▶ [Objective] Convert the entries from the first line through the line containing "Laal Ishq |", inclusive, into a JSON list of strings with one string per line, leaving out any blank lines.

(Saved data entries)
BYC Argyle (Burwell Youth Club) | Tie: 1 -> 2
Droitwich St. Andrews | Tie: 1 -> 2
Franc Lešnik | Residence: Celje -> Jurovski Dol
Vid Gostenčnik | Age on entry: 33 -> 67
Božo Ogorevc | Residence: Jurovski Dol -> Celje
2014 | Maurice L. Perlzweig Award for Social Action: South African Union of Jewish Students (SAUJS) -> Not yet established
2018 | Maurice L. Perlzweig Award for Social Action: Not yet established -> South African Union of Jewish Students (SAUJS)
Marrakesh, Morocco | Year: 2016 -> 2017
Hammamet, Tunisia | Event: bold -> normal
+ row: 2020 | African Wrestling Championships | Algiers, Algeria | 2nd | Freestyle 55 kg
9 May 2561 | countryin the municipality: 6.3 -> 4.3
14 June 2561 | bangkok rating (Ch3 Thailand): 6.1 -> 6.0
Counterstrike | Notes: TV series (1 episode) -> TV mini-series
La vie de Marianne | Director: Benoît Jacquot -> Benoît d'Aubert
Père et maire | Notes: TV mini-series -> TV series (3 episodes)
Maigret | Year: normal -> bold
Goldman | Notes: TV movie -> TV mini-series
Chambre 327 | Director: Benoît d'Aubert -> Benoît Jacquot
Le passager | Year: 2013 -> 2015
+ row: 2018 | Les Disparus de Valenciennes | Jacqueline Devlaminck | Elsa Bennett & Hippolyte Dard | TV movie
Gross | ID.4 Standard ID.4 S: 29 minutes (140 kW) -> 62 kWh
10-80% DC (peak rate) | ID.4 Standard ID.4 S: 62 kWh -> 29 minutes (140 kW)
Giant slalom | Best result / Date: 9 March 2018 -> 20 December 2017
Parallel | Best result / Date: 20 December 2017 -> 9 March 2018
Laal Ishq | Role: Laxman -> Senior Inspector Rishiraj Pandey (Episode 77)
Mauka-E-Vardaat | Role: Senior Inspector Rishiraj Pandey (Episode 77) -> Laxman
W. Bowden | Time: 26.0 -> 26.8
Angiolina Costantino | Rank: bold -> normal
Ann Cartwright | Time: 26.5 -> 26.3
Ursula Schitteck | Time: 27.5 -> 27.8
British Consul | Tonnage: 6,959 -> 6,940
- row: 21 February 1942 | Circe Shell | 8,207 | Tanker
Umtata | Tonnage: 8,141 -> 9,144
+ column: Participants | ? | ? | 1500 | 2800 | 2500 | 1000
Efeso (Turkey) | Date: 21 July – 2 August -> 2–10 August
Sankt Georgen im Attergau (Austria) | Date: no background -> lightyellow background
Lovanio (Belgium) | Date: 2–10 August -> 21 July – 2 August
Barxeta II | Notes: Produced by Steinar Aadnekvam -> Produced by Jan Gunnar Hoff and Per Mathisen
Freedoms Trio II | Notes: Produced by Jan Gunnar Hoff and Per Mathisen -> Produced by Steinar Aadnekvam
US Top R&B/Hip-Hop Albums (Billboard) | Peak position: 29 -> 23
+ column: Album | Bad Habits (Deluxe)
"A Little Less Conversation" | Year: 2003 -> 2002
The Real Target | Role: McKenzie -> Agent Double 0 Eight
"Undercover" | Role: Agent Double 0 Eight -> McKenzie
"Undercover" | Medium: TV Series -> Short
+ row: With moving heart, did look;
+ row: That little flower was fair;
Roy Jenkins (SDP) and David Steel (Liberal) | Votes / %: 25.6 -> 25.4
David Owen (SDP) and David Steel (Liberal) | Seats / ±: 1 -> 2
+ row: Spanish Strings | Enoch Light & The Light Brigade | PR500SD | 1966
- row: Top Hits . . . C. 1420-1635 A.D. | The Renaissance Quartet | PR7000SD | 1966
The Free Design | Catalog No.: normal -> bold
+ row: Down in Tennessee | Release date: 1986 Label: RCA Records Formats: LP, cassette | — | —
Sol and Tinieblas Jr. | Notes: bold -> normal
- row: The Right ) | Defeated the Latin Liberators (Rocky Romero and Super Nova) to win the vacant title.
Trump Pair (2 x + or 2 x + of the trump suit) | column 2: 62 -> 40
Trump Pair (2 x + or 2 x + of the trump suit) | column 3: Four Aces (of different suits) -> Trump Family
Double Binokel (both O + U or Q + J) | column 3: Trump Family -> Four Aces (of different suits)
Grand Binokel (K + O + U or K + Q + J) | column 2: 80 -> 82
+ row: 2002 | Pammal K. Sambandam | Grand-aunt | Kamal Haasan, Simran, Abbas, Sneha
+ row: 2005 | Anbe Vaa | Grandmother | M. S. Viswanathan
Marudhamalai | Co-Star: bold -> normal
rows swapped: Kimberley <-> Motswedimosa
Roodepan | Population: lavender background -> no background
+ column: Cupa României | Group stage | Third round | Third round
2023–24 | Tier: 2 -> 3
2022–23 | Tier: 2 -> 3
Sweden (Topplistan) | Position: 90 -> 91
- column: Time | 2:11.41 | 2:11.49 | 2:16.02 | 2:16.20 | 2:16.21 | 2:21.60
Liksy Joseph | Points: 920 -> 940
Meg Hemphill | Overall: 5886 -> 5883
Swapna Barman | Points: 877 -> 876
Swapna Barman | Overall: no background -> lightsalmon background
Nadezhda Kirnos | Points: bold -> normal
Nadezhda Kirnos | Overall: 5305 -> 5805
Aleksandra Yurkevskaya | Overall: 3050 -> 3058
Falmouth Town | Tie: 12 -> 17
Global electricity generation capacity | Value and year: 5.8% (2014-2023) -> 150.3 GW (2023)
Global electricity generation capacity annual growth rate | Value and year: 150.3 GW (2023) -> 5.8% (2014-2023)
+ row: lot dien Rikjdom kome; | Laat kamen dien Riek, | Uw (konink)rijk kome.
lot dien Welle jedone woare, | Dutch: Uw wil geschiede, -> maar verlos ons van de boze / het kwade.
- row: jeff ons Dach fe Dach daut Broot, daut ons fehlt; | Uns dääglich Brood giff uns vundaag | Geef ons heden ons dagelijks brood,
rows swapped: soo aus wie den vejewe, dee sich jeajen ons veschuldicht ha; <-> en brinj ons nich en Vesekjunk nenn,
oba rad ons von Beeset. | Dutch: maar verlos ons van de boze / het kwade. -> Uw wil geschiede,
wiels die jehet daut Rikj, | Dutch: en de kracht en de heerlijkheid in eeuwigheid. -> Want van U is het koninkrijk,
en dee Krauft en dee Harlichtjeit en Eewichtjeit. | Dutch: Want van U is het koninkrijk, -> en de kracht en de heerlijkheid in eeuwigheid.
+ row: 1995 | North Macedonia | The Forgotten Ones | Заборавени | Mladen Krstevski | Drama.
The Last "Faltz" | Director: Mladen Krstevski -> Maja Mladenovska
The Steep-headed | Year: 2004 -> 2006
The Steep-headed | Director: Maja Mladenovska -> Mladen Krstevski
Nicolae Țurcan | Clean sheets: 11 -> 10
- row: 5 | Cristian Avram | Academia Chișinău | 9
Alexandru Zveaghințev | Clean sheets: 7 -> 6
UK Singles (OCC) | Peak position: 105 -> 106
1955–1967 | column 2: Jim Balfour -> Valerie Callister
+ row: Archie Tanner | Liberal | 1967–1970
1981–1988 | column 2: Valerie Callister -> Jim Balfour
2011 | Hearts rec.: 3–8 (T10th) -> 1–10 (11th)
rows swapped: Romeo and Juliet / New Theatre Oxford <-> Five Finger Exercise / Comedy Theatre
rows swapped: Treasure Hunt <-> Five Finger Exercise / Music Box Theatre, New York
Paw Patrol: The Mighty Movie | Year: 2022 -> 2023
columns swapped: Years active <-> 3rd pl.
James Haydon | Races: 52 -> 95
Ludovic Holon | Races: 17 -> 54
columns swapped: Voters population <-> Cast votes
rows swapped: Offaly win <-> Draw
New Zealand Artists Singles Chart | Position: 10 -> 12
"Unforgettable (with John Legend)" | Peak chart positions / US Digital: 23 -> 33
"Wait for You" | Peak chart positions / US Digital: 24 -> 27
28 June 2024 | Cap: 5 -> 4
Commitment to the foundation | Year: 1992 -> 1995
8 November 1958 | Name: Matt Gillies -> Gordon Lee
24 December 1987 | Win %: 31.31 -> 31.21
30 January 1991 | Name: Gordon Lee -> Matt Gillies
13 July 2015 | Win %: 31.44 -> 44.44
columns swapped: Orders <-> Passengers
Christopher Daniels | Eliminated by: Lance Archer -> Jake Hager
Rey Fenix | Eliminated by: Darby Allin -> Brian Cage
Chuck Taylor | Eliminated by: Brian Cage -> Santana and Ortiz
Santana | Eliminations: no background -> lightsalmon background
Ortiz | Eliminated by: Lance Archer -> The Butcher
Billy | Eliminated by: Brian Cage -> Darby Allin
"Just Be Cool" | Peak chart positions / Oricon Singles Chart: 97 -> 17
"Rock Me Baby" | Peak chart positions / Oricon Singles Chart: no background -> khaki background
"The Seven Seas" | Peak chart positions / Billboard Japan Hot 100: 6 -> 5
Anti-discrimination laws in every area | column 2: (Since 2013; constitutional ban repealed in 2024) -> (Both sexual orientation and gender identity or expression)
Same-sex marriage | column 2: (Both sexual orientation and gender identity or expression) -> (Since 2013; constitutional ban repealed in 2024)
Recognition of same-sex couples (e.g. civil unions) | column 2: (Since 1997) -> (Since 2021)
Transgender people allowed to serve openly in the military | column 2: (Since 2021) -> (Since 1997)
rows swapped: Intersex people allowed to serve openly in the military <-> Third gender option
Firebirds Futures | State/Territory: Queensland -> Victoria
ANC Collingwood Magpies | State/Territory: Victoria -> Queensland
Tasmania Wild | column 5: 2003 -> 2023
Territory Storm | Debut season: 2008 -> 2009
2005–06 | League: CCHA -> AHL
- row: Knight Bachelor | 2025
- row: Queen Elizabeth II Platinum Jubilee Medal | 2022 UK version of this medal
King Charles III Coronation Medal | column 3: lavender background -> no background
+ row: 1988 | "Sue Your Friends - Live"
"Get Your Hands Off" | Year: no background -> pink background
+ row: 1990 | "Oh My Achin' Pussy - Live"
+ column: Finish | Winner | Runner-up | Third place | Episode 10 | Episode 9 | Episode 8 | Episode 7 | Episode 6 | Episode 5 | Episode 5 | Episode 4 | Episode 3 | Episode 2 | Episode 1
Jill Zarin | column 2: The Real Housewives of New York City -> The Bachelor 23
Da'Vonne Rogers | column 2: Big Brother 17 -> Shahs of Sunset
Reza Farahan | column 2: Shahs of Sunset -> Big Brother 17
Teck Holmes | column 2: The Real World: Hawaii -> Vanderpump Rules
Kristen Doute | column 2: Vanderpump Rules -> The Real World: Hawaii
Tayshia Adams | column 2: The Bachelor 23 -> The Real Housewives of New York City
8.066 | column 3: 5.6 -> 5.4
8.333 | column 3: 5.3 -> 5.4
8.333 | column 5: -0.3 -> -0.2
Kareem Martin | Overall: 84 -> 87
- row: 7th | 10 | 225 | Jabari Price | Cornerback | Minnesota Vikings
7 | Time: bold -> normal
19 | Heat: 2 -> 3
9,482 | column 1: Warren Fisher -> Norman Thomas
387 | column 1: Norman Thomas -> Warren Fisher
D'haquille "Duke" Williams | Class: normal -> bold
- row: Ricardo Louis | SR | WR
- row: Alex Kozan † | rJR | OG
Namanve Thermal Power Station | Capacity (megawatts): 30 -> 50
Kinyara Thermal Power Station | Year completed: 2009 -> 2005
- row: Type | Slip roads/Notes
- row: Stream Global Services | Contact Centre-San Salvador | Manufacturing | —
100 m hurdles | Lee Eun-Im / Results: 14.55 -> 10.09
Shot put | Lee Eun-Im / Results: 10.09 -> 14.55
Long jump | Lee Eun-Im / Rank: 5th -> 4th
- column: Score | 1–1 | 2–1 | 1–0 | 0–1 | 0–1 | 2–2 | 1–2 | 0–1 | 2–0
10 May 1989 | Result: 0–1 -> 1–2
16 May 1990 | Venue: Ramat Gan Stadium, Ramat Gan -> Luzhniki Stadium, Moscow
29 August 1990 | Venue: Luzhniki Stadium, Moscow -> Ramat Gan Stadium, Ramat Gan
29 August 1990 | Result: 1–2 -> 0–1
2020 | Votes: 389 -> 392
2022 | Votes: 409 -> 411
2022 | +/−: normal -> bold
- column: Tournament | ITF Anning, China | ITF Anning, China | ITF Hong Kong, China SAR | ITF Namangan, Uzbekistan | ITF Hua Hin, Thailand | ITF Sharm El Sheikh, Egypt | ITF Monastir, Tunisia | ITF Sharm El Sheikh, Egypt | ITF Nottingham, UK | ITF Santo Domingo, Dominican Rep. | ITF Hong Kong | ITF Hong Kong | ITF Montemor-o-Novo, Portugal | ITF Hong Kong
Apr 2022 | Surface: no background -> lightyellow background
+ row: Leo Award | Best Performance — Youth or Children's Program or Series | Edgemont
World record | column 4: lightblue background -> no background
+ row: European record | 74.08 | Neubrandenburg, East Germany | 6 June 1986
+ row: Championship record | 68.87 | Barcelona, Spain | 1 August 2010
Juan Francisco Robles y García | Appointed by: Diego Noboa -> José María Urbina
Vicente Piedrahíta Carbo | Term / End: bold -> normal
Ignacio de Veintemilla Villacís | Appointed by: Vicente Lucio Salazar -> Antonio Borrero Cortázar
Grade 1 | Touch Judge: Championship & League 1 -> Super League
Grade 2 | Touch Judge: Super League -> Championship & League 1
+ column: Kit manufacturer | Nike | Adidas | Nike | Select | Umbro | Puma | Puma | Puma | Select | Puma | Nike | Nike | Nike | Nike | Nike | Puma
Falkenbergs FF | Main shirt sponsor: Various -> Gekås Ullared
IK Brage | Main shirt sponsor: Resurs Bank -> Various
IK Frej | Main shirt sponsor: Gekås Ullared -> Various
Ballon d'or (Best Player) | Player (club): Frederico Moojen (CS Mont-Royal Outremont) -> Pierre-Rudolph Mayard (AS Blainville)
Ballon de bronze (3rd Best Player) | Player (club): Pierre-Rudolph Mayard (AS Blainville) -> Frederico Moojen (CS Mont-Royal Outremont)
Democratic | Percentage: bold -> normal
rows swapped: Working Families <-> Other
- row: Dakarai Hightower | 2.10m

▶ [Output of the task]
[
  "BYC Argyle (Burwell Youth Club) | Tie: 1 -> 2",
  "Droitwich St. Andrews | Tie: 1 -> 2",
  "Franc Lešnik | Residence: Celje -> Jurovski Dol",
  "Vid Gostenčnik | Age on entry: 33 -> 67",
  "Božo Ogorevc | Residence: Jurovski Dol -> Celje",
  "2014 | Maurice L. Perlzweig Award for Social Action: South African Union of Jewish Students (SAUJS) -> Not yet established",
  "2018 | Maurice L. Perlzweig Award for Social Action: Not yet established -> South African Union of Jewish Students (SAUJS)",
  "Marrakesh, Morocco | Year: 2016 -> 2017",
  "Hammamet, Tunisia | Event: bold -> normal",
  "+ row: 2020 | African Wrestling Championships | Algiers, Algeria | 2nd | Freestyle 55 kg",
  "9 May 2561 | countryin the municipality: 6.3 -> 4.3",
  "14 June 2561 | bangkok rating (Ch3 Thailand): 6.1 -> 6.0",
  "Counterstrike | Notes: TV series (1 episode) -> TV mini-series",
  "La vie de Marianne | Director: Benoît Jacquot -> Benoît d'Aubert",
  "Père et maire | Notes: TV mini-series -> TV series (3 episodes)",
  "Maigret | Year: normal -> bold",
  "Goldman | Notes: TV movie -> TV mini-series",
  "Chambre 327 | Director: Benoît d'Aubert -> Benoît Jacquot",
  "Le passager | Year: 2013 -> 2015",
  "+ row: 2018 | Les Disparus de Valenciennes | Jacqueline Devlaminck | Elsa Bennett & Hippolyte Dard | TV movie",
  "Gross | ID.4 Standard ID.4 S: 29 minutes (140 kW) -> 62 kWh",
  "10-80% DC (peak rate) | ID.4 Standard ID.4 S: 62 kWh -> 29 minutes (140 kW)",
  "Giant slalom | Best result / Date: 9 March 2018 -> 20 December 2017",
  "Parallel | Best result / Date: 20 December 2017 -> 9 March 2018",
  "Laal Ishq | Role: Laxman -> Senior Inspector Rishiraj Pandey (Episode 77)"
]